A continuación, explicó cómo el sistema actual –incluyendo la educación– nos mantiene escindidos de nuestro entorno, lo cual nos causa un enorme vacío y tiene mucho que ver con la crisis actual en sus diferentes dimensiones. También comentó que la fundación que dirige siempre se ha centrado mucho en el trabajo con las personas. El motivo es que, aunque opina que la conservación de especies y espacios es necesaria, la clave está en trabajar la relación que los seres humanos tienen con su medio para encontrar las verdaderas causas de los problemas ambientales y buscar así soluciones.

De ahí que el proyecto de las “Bosquescuelas” encajase perfectamente con la filosofía de la fundación. En este sentido, expresó que frente a la idea de que la mente de los niños es una “hoja en blanco” que hay que llenar con información, ella cree en el desarrollo del potencial que de forma innata existe en todos nosotros.

Indicó que este tipo de educación está avalada por multitud de estudios psicopedagógicos en los que incluso puede constatarse que los niños desarrollan sus competencias igual o más que en los modelos educativos tradicionales.

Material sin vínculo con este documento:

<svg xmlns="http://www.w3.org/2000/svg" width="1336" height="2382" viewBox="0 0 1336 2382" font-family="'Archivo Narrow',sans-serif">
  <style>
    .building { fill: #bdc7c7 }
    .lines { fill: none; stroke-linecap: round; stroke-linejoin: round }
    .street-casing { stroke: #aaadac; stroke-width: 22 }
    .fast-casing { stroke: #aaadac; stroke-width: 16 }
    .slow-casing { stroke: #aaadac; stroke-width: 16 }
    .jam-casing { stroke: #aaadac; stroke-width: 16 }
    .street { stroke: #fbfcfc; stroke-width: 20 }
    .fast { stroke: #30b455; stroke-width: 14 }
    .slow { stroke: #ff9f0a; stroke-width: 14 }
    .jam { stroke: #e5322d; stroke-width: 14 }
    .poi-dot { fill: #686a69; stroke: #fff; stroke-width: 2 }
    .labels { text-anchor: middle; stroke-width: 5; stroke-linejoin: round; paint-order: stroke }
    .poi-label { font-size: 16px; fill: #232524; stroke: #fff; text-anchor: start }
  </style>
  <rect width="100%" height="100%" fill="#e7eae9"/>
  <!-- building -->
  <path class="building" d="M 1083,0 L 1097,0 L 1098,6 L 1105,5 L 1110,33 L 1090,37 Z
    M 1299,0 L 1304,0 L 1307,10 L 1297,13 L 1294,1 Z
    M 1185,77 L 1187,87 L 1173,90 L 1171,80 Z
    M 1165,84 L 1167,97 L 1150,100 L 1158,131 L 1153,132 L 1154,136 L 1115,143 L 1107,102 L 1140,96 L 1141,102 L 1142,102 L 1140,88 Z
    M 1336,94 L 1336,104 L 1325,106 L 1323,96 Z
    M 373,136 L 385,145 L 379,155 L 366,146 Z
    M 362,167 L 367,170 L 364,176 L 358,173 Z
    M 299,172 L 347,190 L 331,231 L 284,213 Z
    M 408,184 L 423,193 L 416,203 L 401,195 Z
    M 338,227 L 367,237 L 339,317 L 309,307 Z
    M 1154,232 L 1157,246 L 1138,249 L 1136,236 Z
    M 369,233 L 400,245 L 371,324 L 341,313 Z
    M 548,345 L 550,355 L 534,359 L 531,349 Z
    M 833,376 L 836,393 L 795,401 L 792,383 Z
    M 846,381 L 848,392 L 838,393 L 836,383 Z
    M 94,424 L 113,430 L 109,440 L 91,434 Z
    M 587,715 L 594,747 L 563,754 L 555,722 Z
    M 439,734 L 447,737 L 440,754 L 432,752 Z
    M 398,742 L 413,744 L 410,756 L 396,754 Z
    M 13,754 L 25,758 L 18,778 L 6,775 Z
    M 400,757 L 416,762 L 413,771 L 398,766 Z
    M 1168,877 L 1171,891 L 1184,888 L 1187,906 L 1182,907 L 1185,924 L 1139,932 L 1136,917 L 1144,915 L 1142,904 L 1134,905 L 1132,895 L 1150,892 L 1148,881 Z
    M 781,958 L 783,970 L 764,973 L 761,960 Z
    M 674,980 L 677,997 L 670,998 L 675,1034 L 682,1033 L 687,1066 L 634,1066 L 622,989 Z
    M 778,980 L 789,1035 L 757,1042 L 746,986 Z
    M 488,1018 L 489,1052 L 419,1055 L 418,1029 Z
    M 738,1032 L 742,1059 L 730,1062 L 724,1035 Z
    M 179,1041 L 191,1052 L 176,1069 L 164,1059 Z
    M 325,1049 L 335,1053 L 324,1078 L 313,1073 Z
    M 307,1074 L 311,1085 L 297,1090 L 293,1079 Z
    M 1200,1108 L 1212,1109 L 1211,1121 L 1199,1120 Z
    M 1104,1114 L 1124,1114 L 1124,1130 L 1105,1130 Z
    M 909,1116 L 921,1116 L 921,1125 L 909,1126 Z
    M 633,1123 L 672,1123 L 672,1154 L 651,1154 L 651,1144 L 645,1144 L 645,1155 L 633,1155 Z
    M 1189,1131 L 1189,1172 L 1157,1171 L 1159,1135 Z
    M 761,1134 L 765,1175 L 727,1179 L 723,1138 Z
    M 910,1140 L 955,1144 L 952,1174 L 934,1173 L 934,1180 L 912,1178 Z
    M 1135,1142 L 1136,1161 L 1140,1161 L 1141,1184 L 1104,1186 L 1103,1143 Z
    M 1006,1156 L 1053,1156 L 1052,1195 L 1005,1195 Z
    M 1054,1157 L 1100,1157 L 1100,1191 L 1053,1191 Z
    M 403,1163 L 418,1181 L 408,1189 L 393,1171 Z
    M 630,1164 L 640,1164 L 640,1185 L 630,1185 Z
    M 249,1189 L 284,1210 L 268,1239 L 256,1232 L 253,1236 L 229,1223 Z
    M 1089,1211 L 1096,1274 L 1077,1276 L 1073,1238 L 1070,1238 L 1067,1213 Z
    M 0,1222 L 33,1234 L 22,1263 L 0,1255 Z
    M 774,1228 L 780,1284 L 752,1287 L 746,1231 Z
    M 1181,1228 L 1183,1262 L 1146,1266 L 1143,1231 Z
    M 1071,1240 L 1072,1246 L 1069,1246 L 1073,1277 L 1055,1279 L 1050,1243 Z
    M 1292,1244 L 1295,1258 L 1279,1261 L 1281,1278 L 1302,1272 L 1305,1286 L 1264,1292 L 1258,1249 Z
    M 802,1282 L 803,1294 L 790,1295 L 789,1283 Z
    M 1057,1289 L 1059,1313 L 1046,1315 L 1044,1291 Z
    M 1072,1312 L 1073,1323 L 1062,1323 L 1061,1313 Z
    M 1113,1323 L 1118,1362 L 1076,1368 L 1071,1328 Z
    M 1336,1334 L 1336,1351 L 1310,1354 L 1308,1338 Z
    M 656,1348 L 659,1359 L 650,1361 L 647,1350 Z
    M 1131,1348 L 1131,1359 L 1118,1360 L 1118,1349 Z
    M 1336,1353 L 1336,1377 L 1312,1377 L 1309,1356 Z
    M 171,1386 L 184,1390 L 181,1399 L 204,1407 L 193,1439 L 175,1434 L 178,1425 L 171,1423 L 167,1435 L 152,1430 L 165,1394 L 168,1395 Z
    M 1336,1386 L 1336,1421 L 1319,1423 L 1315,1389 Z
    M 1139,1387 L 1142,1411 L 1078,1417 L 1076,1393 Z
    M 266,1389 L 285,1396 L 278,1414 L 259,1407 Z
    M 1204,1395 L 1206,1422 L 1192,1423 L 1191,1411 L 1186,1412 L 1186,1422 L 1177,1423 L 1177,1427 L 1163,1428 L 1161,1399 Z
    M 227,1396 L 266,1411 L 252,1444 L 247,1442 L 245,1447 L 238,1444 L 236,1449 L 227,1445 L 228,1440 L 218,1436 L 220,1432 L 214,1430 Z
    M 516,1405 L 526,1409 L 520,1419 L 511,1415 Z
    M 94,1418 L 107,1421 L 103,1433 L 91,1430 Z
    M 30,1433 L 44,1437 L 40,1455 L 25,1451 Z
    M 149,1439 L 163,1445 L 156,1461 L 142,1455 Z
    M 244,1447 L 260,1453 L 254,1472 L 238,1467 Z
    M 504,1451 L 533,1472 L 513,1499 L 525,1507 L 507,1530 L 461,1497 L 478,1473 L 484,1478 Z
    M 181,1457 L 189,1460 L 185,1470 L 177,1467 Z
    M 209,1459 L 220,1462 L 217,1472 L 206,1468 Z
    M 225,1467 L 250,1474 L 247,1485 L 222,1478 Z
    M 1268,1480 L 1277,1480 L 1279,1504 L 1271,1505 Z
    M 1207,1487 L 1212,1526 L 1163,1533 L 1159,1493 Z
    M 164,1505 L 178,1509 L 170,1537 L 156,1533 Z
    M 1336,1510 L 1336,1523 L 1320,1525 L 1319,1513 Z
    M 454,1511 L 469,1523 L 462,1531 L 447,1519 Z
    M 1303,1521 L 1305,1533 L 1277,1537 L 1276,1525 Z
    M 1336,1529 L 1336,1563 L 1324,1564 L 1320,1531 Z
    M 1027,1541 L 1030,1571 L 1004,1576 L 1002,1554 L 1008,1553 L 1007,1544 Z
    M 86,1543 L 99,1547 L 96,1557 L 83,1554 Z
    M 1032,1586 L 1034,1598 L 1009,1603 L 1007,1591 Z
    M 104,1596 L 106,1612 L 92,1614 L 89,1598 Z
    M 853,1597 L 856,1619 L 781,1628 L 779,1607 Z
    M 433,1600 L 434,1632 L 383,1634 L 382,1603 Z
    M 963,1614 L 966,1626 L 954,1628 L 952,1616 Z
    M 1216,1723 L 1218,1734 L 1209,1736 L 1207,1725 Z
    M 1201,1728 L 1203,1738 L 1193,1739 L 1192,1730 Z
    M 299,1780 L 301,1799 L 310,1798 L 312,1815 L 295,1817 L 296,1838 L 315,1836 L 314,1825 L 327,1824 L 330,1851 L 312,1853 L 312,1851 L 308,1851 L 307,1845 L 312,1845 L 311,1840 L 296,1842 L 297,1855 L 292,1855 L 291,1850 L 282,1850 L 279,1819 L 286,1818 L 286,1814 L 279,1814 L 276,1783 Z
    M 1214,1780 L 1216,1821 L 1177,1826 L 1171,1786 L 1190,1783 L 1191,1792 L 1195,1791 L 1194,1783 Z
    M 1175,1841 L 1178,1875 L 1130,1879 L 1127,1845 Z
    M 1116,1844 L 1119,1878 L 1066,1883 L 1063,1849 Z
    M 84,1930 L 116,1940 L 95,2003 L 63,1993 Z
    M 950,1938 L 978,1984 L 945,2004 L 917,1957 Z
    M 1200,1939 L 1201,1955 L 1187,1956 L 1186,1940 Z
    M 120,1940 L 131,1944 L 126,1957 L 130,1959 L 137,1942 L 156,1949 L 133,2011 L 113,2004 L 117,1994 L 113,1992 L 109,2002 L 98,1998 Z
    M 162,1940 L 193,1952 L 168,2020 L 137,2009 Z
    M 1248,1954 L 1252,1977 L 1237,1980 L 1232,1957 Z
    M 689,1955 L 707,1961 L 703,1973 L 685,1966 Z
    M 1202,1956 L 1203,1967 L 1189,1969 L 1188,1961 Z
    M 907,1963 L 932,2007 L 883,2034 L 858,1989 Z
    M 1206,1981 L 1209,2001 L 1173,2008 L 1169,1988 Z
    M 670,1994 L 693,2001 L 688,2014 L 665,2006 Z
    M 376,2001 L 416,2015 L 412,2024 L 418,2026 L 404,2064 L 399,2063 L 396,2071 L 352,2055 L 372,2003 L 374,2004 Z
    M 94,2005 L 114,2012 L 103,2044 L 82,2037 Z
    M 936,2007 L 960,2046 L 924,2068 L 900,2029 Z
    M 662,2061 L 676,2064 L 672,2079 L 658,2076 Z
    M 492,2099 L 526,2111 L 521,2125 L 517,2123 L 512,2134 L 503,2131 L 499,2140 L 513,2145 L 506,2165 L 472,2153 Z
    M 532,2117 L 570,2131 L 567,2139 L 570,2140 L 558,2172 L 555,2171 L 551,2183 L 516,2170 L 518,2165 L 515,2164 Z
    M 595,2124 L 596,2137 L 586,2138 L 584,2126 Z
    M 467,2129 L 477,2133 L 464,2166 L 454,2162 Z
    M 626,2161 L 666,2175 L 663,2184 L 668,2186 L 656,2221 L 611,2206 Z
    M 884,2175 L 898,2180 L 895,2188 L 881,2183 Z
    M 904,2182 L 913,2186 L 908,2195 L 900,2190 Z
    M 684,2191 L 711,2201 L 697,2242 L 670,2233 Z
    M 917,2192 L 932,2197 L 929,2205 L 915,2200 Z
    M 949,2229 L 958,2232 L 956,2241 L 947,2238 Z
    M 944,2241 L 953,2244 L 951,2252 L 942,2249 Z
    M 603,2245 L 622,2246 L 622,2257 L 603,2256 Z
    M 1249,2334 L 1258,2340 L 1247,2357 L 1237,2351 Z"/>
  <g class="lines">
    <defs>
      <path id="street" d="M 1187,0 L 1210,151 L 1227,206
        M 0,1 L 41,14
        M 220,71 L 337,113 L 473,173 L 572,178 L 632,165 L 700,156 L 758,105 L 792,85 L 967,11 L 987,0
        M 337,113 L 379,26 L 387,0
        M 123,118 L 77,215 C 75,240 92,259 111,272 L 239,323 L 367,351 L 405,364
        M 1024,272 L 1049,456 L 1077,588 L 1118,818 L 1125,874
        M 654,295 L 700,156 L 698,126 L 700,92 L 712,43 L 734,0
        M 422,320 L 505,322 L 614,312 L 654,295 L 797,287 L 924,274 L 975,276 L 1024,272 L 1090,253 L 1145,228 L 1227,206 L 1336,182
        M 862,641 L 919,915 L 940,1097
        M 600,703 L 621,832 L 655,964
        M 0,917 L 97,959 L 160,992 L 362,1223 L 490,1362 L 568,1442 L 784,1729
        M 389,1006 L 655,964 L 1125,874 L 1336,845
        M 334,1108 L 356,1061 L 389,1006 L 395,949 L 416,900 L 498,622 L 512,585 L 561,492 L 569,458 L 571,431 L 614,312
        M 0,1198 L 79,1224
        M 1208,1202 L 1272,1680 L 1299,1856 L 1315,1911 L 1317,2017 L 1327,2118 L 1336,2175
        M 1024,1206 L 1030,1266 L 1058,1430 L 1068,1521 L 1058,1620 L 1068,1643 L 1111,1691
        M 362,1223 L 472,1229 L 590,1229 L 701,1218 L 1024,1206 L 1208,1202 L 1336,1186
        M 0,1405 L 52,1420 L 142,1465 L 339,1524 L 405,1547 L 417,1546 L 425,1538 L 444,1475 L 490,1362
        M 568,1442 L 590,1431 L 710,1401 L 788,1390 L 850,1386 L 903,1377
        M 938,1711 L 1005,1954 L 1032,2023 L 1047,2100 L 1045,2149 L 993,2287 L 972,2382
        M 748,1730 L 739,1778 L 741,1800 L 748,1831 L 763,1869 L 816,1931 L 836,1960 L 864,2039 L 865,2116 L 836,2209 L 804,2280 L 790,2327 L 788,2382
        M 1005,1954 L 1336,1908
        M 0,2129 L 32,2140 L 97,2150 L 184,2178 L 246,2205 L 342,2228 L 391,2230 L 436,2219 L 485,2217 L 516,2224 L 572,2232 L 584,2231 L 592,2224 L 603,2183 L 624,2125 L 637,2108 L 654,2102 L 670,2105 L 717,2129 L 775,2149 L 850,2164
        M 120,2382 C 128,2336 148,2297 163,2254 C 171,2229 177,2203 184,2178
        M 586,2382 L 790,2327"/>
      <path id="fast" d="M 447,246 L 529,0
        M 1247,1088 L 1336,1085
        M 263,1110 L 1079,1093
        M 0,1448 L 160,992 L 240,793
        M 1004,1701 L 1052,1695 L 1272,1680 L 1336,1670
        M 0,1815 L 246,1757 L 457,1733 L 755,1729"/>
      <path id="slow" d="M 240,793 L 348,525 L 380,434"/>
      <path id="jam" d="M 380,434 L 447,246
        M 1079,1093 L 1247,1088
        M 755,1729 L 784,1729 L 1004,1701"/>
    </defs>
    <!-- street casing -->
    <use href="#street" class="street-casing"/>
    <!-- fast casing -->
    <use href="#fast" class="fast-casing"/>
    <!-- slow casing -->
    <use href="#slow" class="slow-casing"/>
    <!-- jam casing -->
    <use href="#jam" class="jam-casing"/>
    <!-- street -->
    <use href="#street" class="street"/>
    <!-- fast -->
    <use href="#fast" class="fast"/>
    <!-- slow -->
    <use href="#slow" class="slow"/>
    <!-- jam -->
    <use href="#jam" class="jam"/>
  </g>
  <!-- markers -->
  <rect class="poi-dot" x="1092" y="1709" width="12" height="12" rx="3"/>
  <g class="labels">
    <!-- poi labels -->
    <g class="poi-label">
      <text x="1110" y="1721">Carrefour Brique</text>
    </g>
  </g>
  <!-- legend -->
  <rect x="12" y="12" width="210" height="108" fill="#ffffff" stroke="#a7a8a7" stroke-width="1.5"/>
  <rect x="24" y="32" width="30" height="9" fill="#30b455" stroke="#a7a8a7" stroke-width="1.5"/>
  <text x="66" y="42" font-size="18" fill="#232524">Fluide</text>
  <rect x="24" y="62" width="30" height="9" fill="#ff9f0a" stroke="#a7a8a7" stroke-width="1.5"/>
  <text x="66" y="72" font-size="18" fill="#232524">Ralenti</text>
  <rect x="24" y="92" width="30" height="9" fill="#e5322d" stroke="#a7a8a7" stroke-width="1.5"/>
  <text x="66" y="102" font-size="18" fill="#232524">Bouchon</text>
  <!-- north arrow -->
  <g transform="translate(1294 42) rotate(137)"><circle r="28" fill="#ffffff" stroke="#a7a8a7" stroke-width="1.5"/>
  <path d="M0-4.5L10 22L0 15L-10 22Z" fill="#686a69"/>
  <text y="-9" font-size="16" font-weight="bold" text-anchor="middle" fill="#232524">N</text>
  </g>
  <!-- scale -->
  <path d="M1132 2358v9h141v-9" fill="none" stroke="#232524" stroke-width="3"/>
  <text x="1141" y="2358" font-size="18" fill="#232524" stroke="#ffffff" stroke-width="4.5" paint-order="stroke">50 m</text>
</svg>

Respecto al caso concreto de la Bosquescuela de Cerceda, en la Comunidad de Madrid, explicó las características generales, las instalaciones, el horario de actividades habitual de los niños y el enfoque del trabajo de los profesores.

Aunque se dispone de un aula como centro de “reuniones”, la mayor parte de la educación se desarrolla al aire libre. Destacó el hecho de que el entorno natural provee de una diversidad de estímulos que no se encuentran en un aula, siempre cambiantes al compás de las estaciones, lo cual enriquece el desarrollo cognitivo de los niños. Éstos aprenden a trabajar con materiales que encuentran en su entorno (además de otros al uso de los que también disponen).

Sobre las técnicas pedagógicas y otras características diferenciales de este modelo, resaltó que se trabaja por mantener viva la curiosidad innata de los niños, se facilita un alto ratio profesor/alumnos (educación más personalizada), se mezclan los niveles y se mantiene una heterogeneidad de edades, además de potenciar el juego libre (mediante el sistema flow, facilitando un estado de concentración muy alto en los niños).

Para concluir, la invitada explicó que estas técnicas facilitan que los niños ganen en seguridad, creatividad, aprendan a entenderse con los otros y pactar soluciones, a argumentar mejor sus razones para actuar, a resolver problemas, etc.

Al finalizar la exposición hubo un interesante debate sobre las diferencias de este modelo educativo con los tradicionales en el que intervinieron tanto alumnos de ciencias como profesores y maestros de educación infantil y primaria.